It seems to me the reason real estate can be such a good investment is because of the cheap leverage available. Without that, real estate's "1% rule" gives you a 6% annual return after assumed expenses of 50% of your gross rent, and 6% is less than one expects from the stock market on average. (Though I am aware some markets have a 2% rule, which is clearly much better.)
I don't particularly want to be a landlord. I'd rather index with my own leverage if possible. Leveraged ETFs are no good because they don't seem suited for long-term holdings given they aim to amplify daily returns (and can thus take your investment to zero even if the benchmark is going sideways). My minimal research has turned up the availability of secured loans for stocks, but those appear to carry rates of 6% or higher, which would eat up most of the expected returns in any long-term indexing strategy. Brokers' margin interest seems to be similarly high.
I don't understand options very well, but would they be an option (pun intended)? Is there another solution I'm not aware of?
I think it's been mentioned in some fashion already...
The best way for an individual investor to leverage returns is probably through secured debt, because most of us can't leverage investments directly at reasonable rates. Most brokers will charge +/- 6% (today) for margin, which eats away most of your return. Of course, if you are a very, very large investor, that 1% spread between 6% fees and 7% expected return is sufficient, but most retail investors won't get much from that. Plus, those rates also change.
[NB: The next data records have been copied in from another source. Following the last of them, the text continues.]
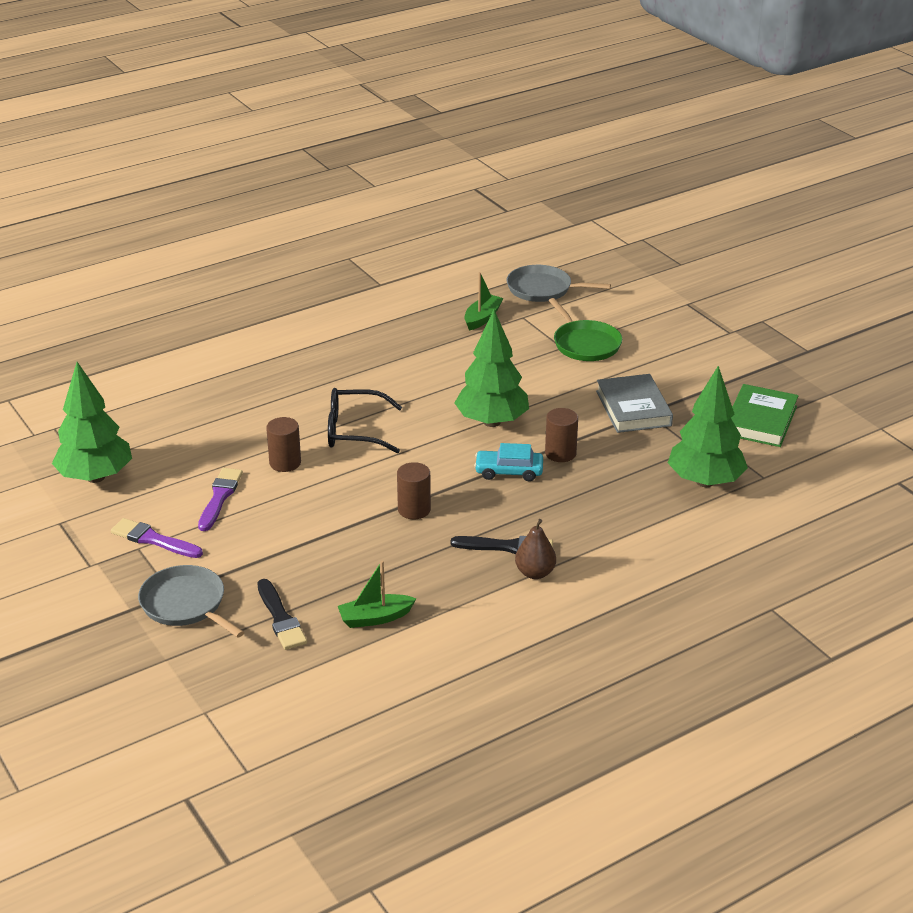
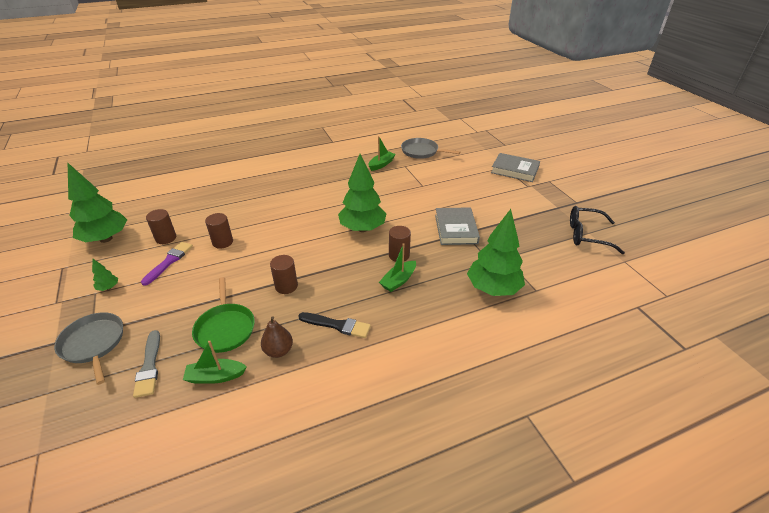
camera: 10 degrees right, 5 degrees up
(153, 539) = (108, 288): purple brush -> green tree
(191, 466) = (166, 238): none -> brown cylinder
(280, 618) = (149, 366): black brush -> grey brush
(354, 431) = (275, 225): black glasses -> black glasses (586, 235)
(509, 471) = (360, 265): turquoise car -> none
(535, 573) = (349, 351): brown pear -> brown pear (278, 351)
(571, 486) = (398, 281): none -> green boat
(585, 344) = (436, 185): green pan -> green pan (225, 328)
(705, 308) = (514, 170): none -> grey book
(760, 420) = (539, 246): green book -> none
I think borrowing against a house or a car is likely the cheapest way to go. Either you can do it after the fact (once a house/car is paid off and you refinance) or by simply delaying payments as much as possible (pay the absolute minimum). You should consider any type of leverage in your whole life as portfolio leverage. Although the assets aren't directly related, it's a similar concept. It's like a company that issues bonds to build a new factory. Whether it's secured by the home office or by a satellite office, the payment terms and rate are the same at the consolidated level.
Similarly, taking cash out of a hard asset like home/car at 3-5% for a longer term loan (cars go up to 5 yrs and mortgages up to 30) can definitely help to add leverage to your overall net worth.
Today, if you really want to add leverage, I think a 4% 30 yr mortgage is the best way to go. You can tack on a 2-3% car loan for 5 years as well, but the term won't be nearly as long there.
There is obviously a risk component to all this as well, so you do need to consider that. This all assumes you have very low liquidity risk and can support the higher cash outflows comfortably and in perpetuity, as hitting even 1 liquidity event and having to sell assets at unfavorable prices would negate much of the gains.
Interesting thread, thanks for posting!